The jury selected Simone Decker for the third edition of the prize, describing her as a major figure of the Luxembourg and international contemporary art scene. Active since the 1990s, her work is rooted in the visual arts, particularly installation and photography, and is characterised by strong conceptual foundations, visual poetry and interventions in public space. The jury also highlighted her academic career, including her teaching activities at the Academy of Fine Arts in Nuremberg between 2008 and 2015, where she led postgraduate programmes focusing on art and public space.
The jury further noted that Simone Decker is considered one of the first contemporary Luxembourg artists to have engaged extensively with public space as part of an international professional career, helping to establish it as a distinct artistic field. Her installations, sculptures and photographs explore architecture, urban environments and institutional contexts, inviting viewers to rethink their relationship with space through plays on scale, materials and perception.

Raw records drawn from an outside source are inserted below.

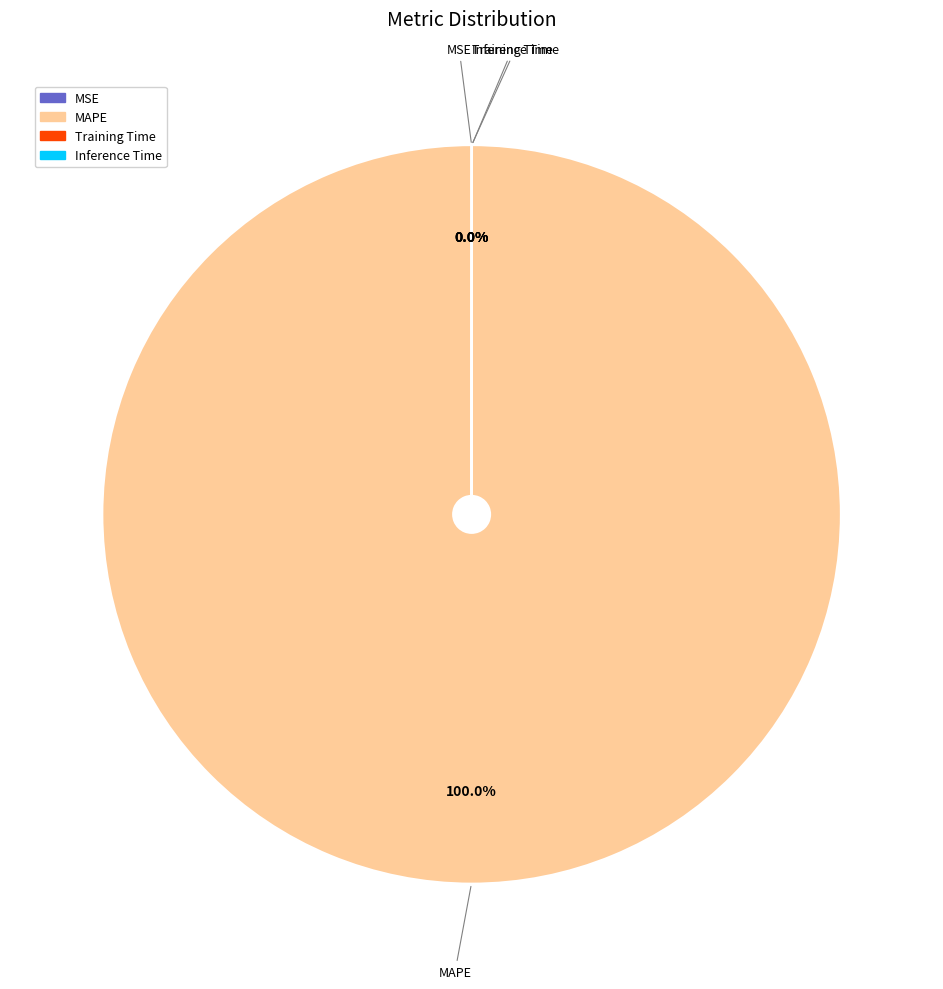

What is the largest slice in the pie chart?

MAPE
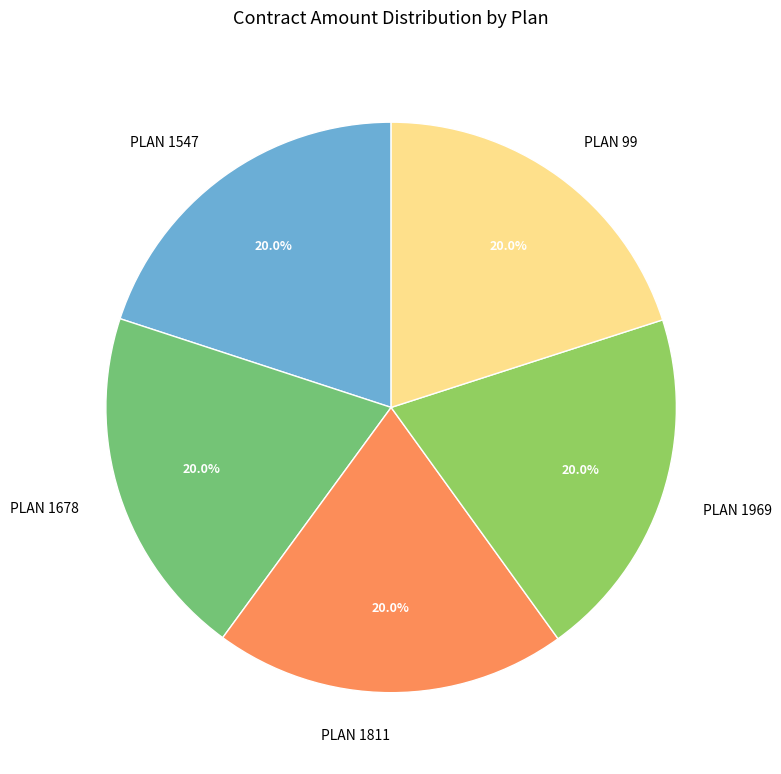

True or false: PLAN 1547 accounts for 20% of the total.

True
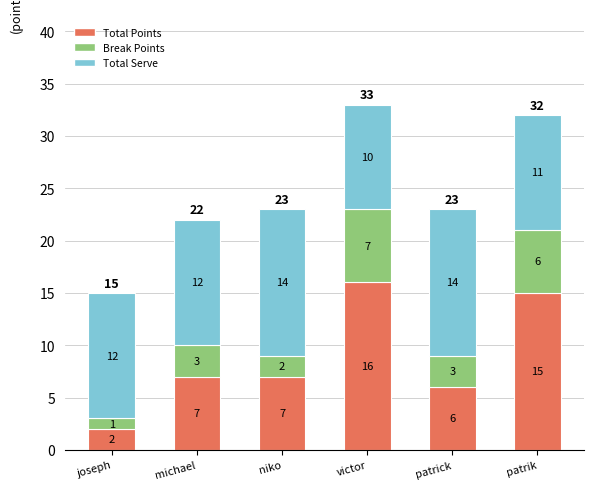

Does the chart contain any negative values?

No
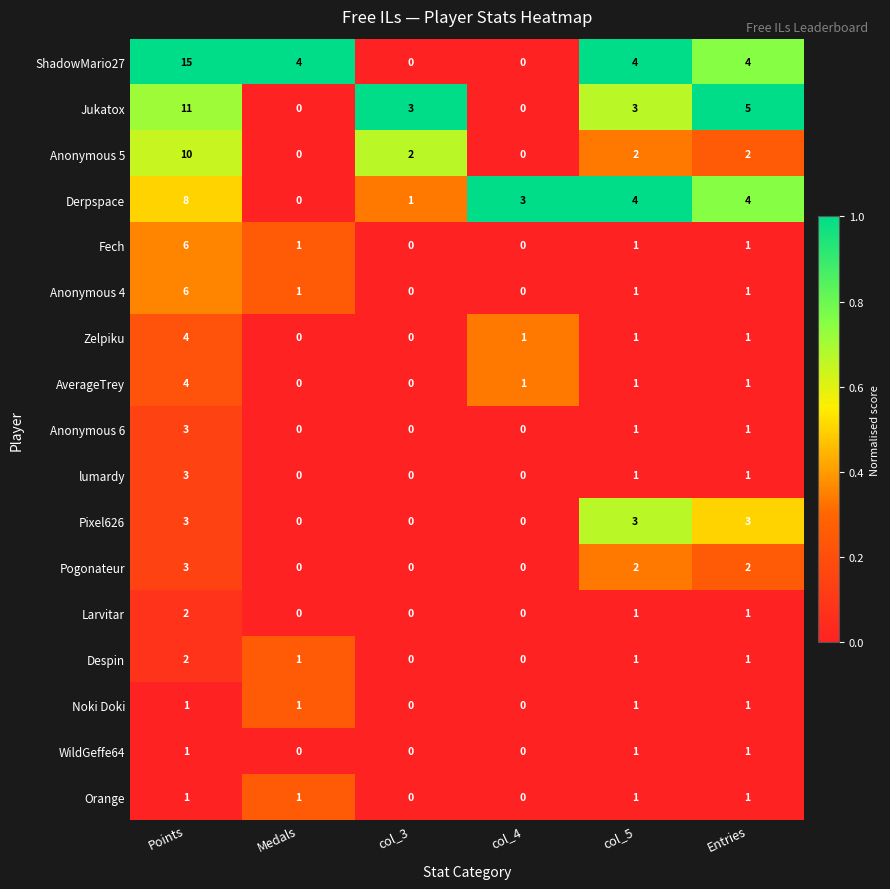

At which label does Fech first exceed 1?

Points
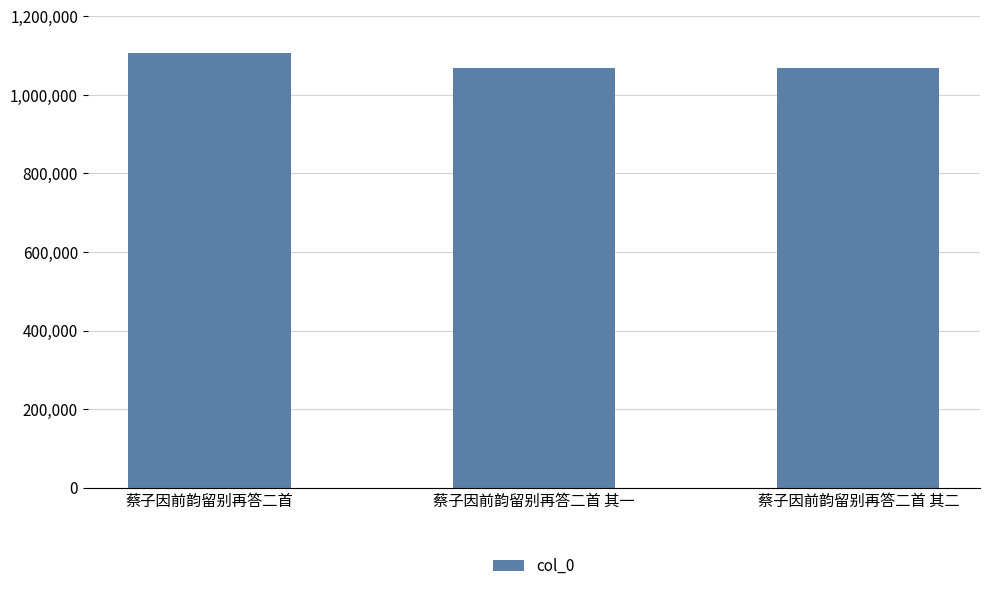

True or false: the data shows 499431 at 蔡子因前韵留别再答二首.

False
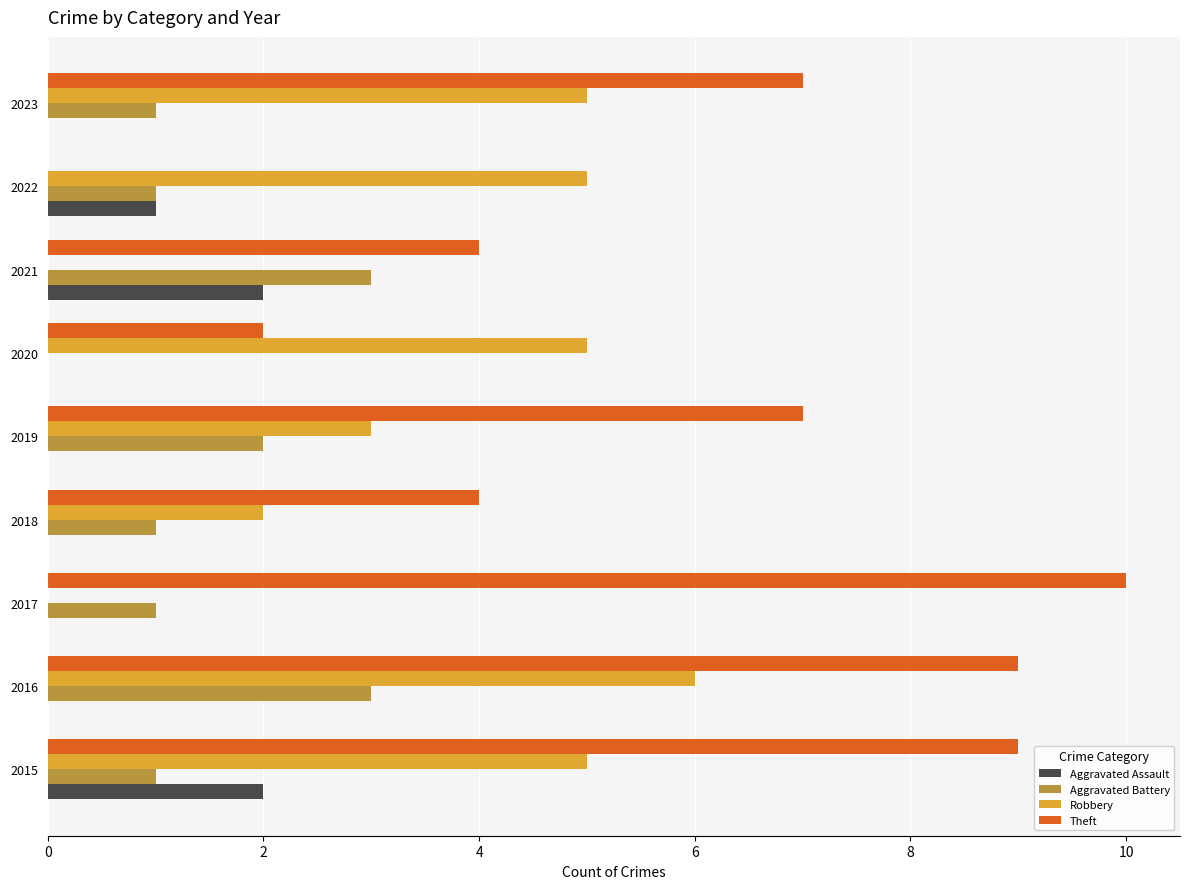

What is the highest value of the Theft series?

10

Her work has been exhibited internationally, notably at the Venice Biennale in 1999 with the photographic project Chewing and Folding in Venice.
Endowed with €10,000, the biennial Lëtzebuerger Konschtpräis recognises an artist for their complete body of work, career and lasting commitment to the Luxembourg art scene. The prize was created in 2022 as part of the implementation of the Kulturentwécklungsplang 2018-2028 (Cultural Development Plan).
The award ceremony will take place in November 2026 at the MNAHA in Luxembourg City.